### Required action:
If a record holds a picture, omit that picture and copy everything else exactly.
Records for the exercise section start
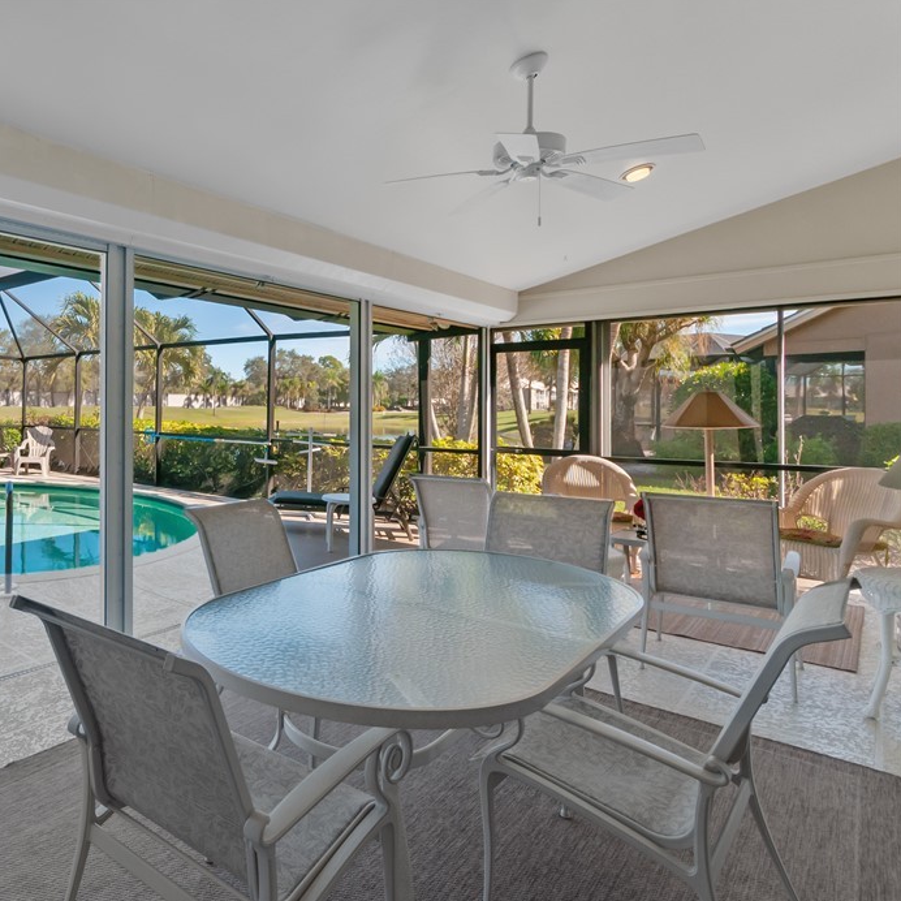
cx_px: 198
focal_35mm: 20
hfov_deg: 68.6
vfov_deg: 74.8
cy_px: 464
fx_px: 589
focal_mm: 10
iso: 200
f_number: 8
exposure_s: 1/15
Records for the exercise section end
### Expected answer:
cx_px: 198
focal_35mm: 20
hfov_deg: 68.6
vfov_deg: 74.8
cy_px: 464
fx_px: 589
focal_mm: 10
iso: 200
f_number: 8
exposure_s: 1/15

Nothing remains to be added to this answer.